Radieuse, Léa Soldner s’était bien amusée, elle-aussi, à driver le jeu défensif, bien plus intense et efficace que l’an dernier. Plus vive, plus haute, avec notamment la présence au contre de l’ex-Raphaéloise, Ciara Michel, Mulhouse a de formidables atouts en manche. « C’était le premier match officiel et ça a pris tout de suite. Sur le terrain, avec les filles, je me suis sentie sereine », racontait la libéro mulhousienne. Chez les Provençales, les mines étaient forcément plus froissées.
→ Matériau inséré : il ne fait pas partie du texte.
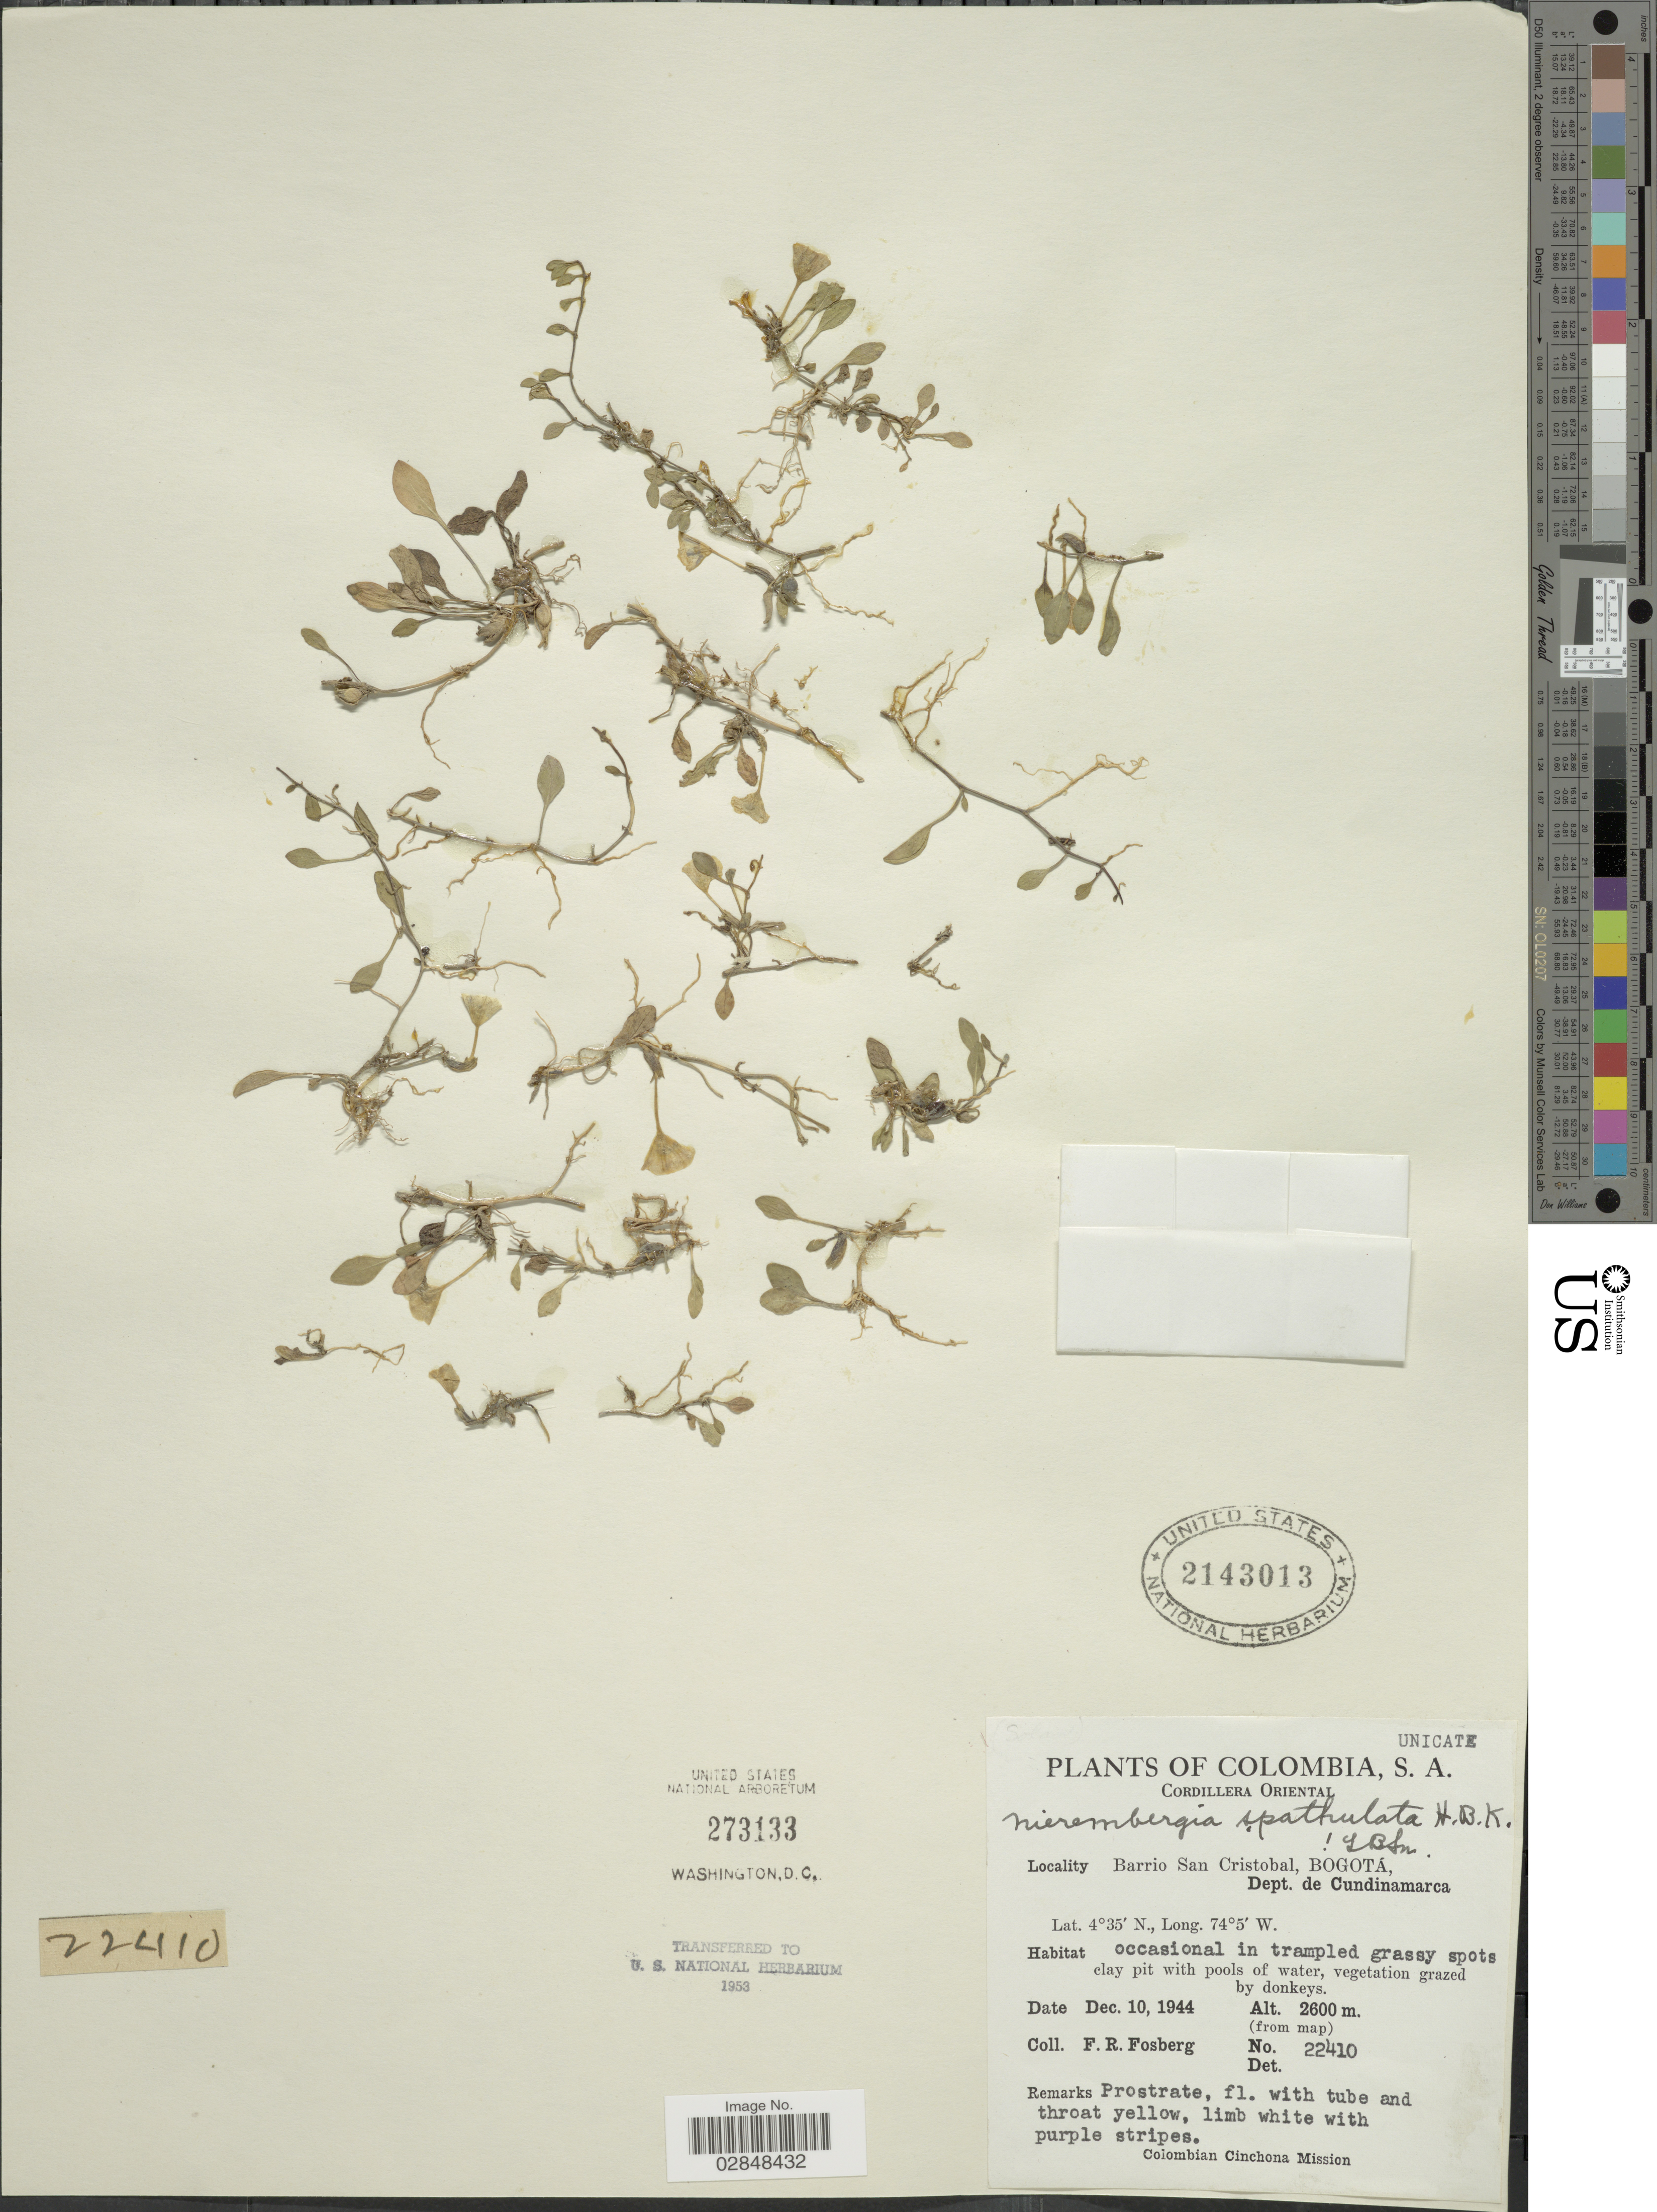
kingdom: Plantae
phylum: Tracheophyta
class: Magnoliopsida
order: Solanales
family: Solanaceae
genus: Nierembergia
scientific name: Nierembergia spathulata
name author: Kunth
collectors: F. R. Fosberg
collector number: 22410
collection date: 1944-12-10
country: Colombia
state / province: Cundinamarca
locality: Cordillera Oriental. Barrio San Cristobal, Bogotá, Dept. de Cundinamarca.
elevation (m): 2600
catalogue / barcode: US 2143013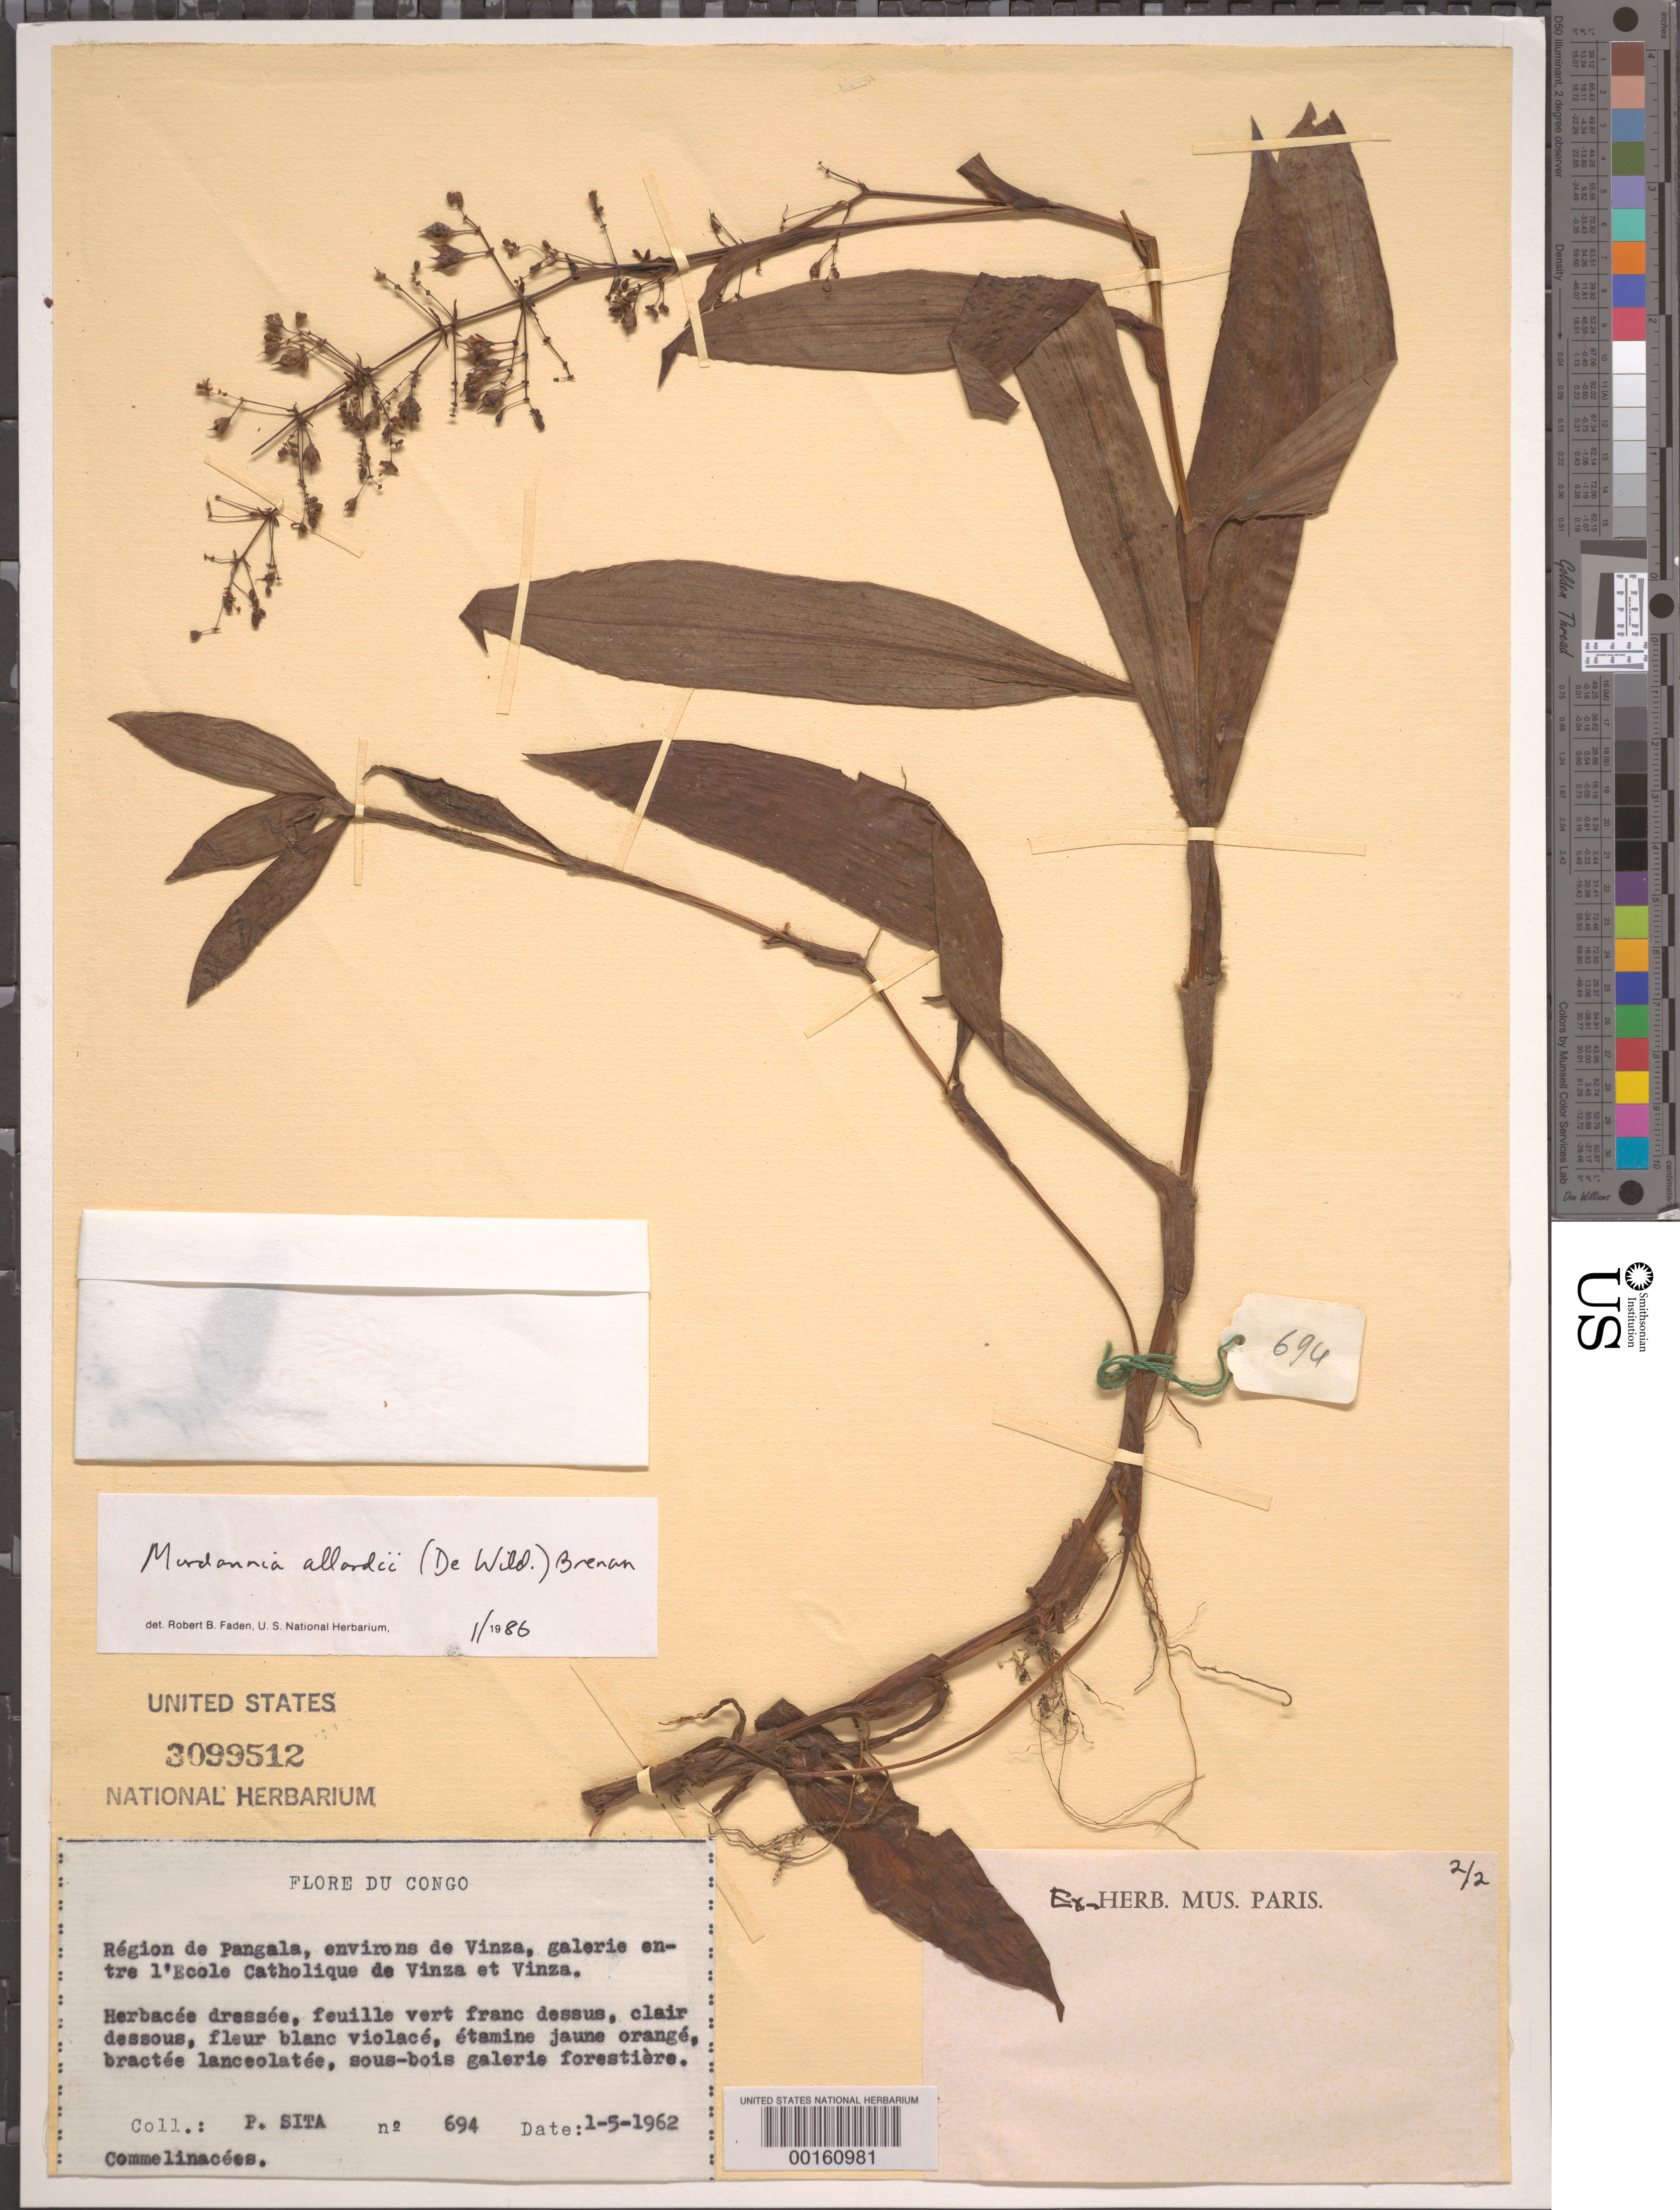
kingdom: Plantae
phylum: Tracheophyta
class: Liliopsida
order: Commelinales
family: Commelinaceae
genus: Murdannia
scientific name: Murdannia allardii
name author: (De Wild.)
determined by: Faden, Robert B., (US), Smithsonian Institution - National Museum of Natural History (UNITED STATES)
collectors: P. Sita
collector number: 694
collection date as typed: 01 May 1962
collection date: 1962-05-01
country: Congo, Republic of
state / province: Pool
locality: Pangala, near Vinza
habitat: Gallery forest underbush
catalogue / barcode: US 3099512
Le revers était rude, mais au-delà de la défaite, c’est l’attitude qui chiffonnait le staff technique. « Il y a des façons de perdre. J’imaginais un peu plus de caractère, d’engagement. Ça doit interpeller tout le monde », prévenait l’entraîneur de Venelles, Félix André, qui attend désormais de ses filles qu’elles se rebellent samedi, face à Paris en ouverture de LAF.